Despite the encouraging results, some fundamental questions regarding the evaluation of this meta-search engine in particular, and also meta-search engines in general remain unsolved.
With regard to recall, there is the theoretical possibility that manually searching all documents at a given repository will yield a higher recall for a given search term. In view of hundreds of CAT documents per repository, however, it seems unlikely that a human evaluator's attention will not wander, leading to less than optimal scrutiny of the documents and introducing a non-quantifiable error to the evaluation. This is a general problem of knowledge databases, especially when indexing is done by humans, whose decisions are not consistent. In a study of 700 Medline references indexed in duplicate, the consistency of main subject-heading indexing was only 68% and that for heading-subheading combinations was significantly less . Also, in two studies [17, 18] on Medline searching, there was considerable disagreement by those judging relevance of the retrieved documents regarding which documents were relevant to a given query.
In order to overcome this problem, the number of documents that contained a given keyword as found by the keyword extractor was used as the basis for calculating the technical recall. This may (or may not) lead to numerical results for recall that differ from the absolute true value as determined above. As the same numbers are used throughout, however, the comparison of search results obtained by the individual search engines and the CAT Crawler meta-search engine remains valid.
Critics have pointed out the over-reliance of researchers on the use of recall and precision in evaluation studies  and the difficulty to design an experiment that allows both laboratory-style control and operational realism . For instance, recall may be of only little consequence once the user has found a useful document.

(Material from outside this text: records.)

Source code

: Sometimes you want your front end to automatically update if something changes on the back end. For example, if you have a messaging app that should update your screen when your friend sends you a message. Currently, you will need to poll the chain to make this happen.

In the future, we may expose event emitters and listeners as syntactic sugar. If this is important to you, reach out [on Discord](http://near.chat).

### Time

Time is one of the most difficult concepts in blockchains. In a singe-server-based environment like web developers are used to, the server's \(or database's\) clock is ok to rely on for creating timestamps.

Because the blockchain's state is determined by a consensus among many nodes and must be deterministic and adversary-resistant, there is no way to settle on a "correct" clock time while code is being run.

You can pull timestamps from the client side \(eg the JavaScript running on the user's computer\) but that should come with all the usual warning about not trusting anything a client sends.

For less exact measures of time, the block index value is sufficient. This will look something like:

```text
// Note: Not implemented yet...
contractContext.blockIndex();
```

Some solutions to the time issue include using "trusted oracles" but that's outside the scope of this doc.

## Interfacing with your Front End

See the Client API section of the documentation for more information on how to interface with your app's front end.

Rhodes and Maes  evaluated both with a traditional field user test and then asked for relevance feedback. In their experiment, users gave a score 1–5 to each document that was delivered to calculate an overall average value for perceived precision. While a document can get a high score for precision, it may at the same time get a low score for practical usefulness. This was often due to the fact that the documents were already known to the users, in some cases had even been written by them. Accordingly, Rhodes and Maes  added features to the system that weeded out relevant documents that by some predefined criteria would not be useful. As a result, the measurable precision could be worse, but the overall usefulness could be better. In the study presented here, a similar approach was chosen in the instructions to the evaluators in the sense that they could make the distinction between 'irrelevant' (e.g. the retrieved document was only a web hosted clinical question) and 'medically irrelevant' (e.g. the word Appendicitis appeared only in the reference section of a document dealing with questions of abdominal pain relief). Due to the relatively small number, no difference could be detected between the various grades of relevance, and results were pooled to relevant/irrelevant and used for calculating recall and precision as described above. If a larger number of volunteers could be recruited, repetition of this evaluation might yield interesting results.
Other approaches have been spawned to evaluating system effectiveness in order to minimize these problems with recall and precision. One example are task-oriented methods that measure how well the user can perform certain tasks [21–24]. These different approaches were not chosen in this study for a reason: the primary aim was to compare the search engines. Under the present restrictions, recall and precision allow to answer this question.